## ВЫБРАННЫЙ ОТРЫВОК
====

Главным удовольствием, заветной мечтой являлись, разумеется, поездки на вакации летние и рождественские к родным. Для меня две из этих поездок остались незабвенными всегда, так как мне пришлось увидеть и узнать, бывши студентом, двух гигантов русской литературы – Пушкина и Гоголя. Итак, летом, сколько припоминаю, в 1832 году, я приехал к своим родителям в Павловск на вакации; поздоровавшись с ними, я переоделся и отправился, как и следовало, на поклон к бабушке Архаровой; время для бабушки уже было позднее: она собиралась спать. «Пойди-ка к Александре Степановне (её приживалка), там у Васильчиковых при Васе студент какой-то живёт, говорят, тоже пописывает, так ты пойди послушай», – сказала мне бабушка, отпуская меня. Я отправился к Александре Степановне; она занимала на даче у бабушки небольшую, довольно низенькую комнату... Подле Александры Степановны на диване сидела другая приживалка бабушки, тут же находилась третья старушка... все три старухи вязали чулки, глядя снисходительно поверх очков на тут же у стола сидевшего худощавого молодого человека; старушки поднялись мне навстречу, усадили меня у стола, потом Александра Степановна, предварительно глянув на меня, обратилась к юноше:
– Что же, Николай Васильевич, начинайте!
Молодой человек вопросительно посмотрел на меня: он был бедно одет и казался очень застенчив; я приосанился.
– Читайте, – сказал я несколько свысока, – я сам «пишу» (читатель, я был так молод!) и очень интересуюсь русской словесностью, пожалуйста, читайте.
Ввек мне не забыть выражения его лица! Какой тонкий ум сказался в его чуть прищуренных глазах, какая язвительная усмешка скривила на миг его тонкие губы. Он всё так же скромно подвинулся к столу, не спеша развернул своими длинными худыми руками рукопись и стал читать. Я развалился в кресле и стал его слушать; старушки опять зашевелили своими спицами. С первых слов я отделился от спинки своего кресла, очарованный и пристыженный, слушал жадно; несколько раз порывался я его остановить, сказать ему, до чего он поразил меня... Когда он кончил, я бросился к нему на шею и заплакал... Молодого этого человека звали Николай Васильевич Гоголь, и через несколько лет ему суждено было занять в отечественной литературе первое место после великого Пушкина.

====

## ФРАГМЕНТ НАБОРА ДАННЫХ
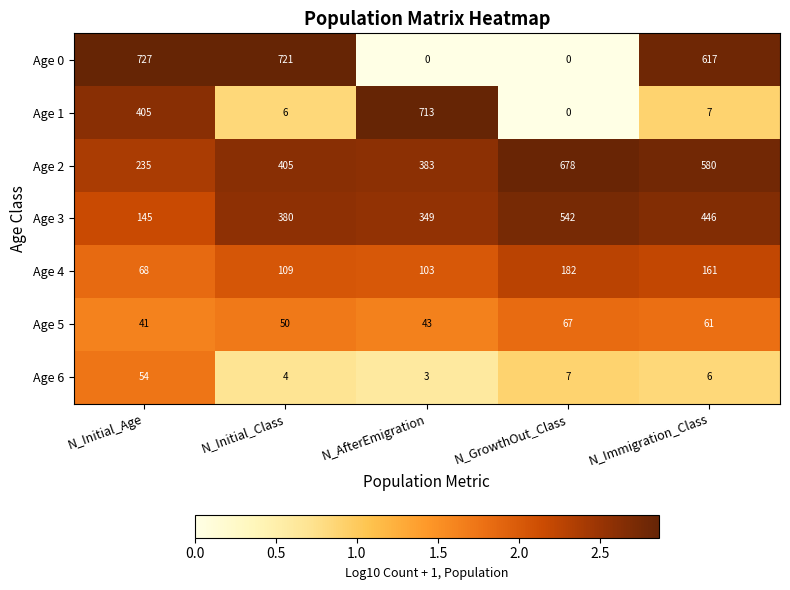

Rank the categories by Age 5 value from lowest to highest.

N_Initial_Age, N_AfterEmigration, N_Initial_Class, N_Immigration_Class, N_GrowthOut_Class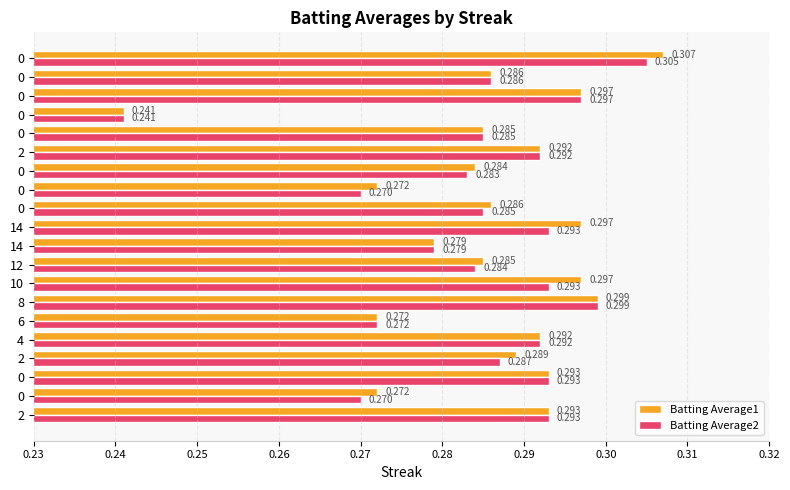

What are all the series names shown in the legend?

Batting Average1, Batting Average2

====

## ВАШИ ЗАДАНИЯ
a – Перескажите отрывок о встрече с Гоголем в двух предложениях.
b – Согласуются ли с отрывком о встрече с Гоголем следующие утверждения: (i) бабушка Архарова сама слушала чтение; (ii) во время чтения старушки вязали; (iii) рассказчик с самого начала слушал почтительно? На каждое ответьте «да» или «нет» и приведите решающие слова отрывка дословно.
c – Напишите продолжение отрывка о встрече с Гоголем, начиная сразу после его последнего предложения.
Список никак не связан с отрывком о встрече с Гоголем.

## ОТВЕТЫ ПО ПОРЯДКУ
a – Летом, примерно в 1832 году, рассказчик, тогда студент, приехал на вакации к родителям в Павловск и по совету бабушки Архаровой пошёл к её приживалке Александре Степановне послушать молодого человека, который «тоже пописывает». Этот бедно одетый застенчивый юноша, Николай Васильевич Гоголь, прочитал рукопись, и рассказчик, сначала слушавший свысока, был так очарован и пристыжен, что бросился ему на шею и заплакал.

b –
(i) Нет: «время для бабушки уже было позднее: она собиралась спать».
(ii) Да: «старушки опять зашевелили своими спицами».
(iii) Нет: «Я развалился в кресле и стал его слушать».

c –
...Кажется, в следующую же зиму после моего знакомства с Гоголем я в первый раз, уже будучи взрослым, встретил Пушкина; за верность годов, впрочем, не ручаюсь... Вот как это было. Я гостил у родных на рождественских праздниках и каждый вечер выезжал с отцом в свет... Однажды отец взял меня с собою в русский театр; мы поместились во втором ряду кресел; перед нами в первом ряду сидел человек с некрасивым, но необыкновенно выразительным лицом и курчавыми тёмными волосами; он обернулся, когда мы вошли (представление уже началось), дружелюбно кивнул отцу, потом стал слушать пьесу... «Это Пушкин», – шепнул мне отец. Я весь обомлел... это имя волшебное являлось чем-то лучезарным в воображении всех русских, в особенности же в воображении очень молодых людей...На слова отца, «что вот этот сынишка у меня пописывает», он отвечал поощрительно, припомнил, что видел меня ребёнком, играющим в одежде маркиза на скрипке, и приглашал меня к себе запросто быть, когда я могу.
Я был в восторге и, чтобы не ударить лицом в грязь, всё придумывал, что бы сказать что-нибудь поумнее... надо сказать, что в тот самый день, гуляя часов около трёх пополудни с отцом по Невскому проспекту, мы повстречали некоего X., тогдашнего модного писателя. Он был человек чрезвычайно надутый и заносчивый, отец его довольно близко знал и представил меня ему; он отнёсся ко мне довольно благосклонно и пригласил меня в тот же вечер к себе.
«Сегодня середа, у меня каждую середу собираются, – произнёс он с высоты своего величия, – всё люди талантливые, известные, приезжайте, молодой человек, время вы проведёте, надеюсь, приятно».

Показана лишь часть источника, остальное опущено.